I'm a Detroiter. Well, OK, I'm the daughter of a New Yorker and a Chicagoan who met at Notre Dame and raised 7 little Doyles in the shadow of the University's famous Golden Dome. My family didn't move to Detroit until my father's work as a sports broadcaster for WWJ Radio brought him here in 1968 -- the year the Detroit Tigers won the World Series. My work has taken me all over the world, but no matter where I moved, events and opportunities kept bringing me back to Motown. So, now I think of myself as a Detroiter, just as much as Diana Ross, Gordie Howe and Henry Ford.

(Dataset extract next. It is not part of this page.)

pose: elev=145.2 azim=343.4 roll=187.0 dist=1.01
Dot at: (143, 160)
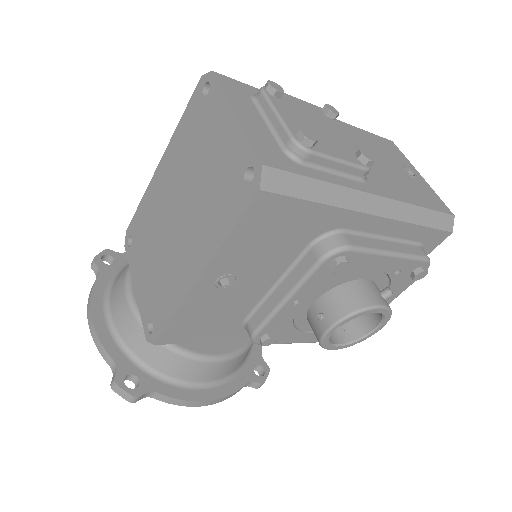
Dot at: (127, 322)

That's why I feel the pain that so many of us here have experienced as we have watched ourselves scorned and defiled and treated as America's whipping boy, during the recent auto industry crisis. We're stunned, hurt and sick of it. My hat goes off to Mitch Albom, a nationally-known columnist for the Detroit Free Press and author (Tuesday's with Morrie), who was asked by Sports Illustrated to write a piece on Detroit. Wherever you live, if you think of yourself as a Detroiter, have family and business connections here, or just want to get a sense of who we really are, I hope you'll take the time to read The Courage of Detroit.
Albom is a splendid writer and he captures the heart and soul of the people of a great American city.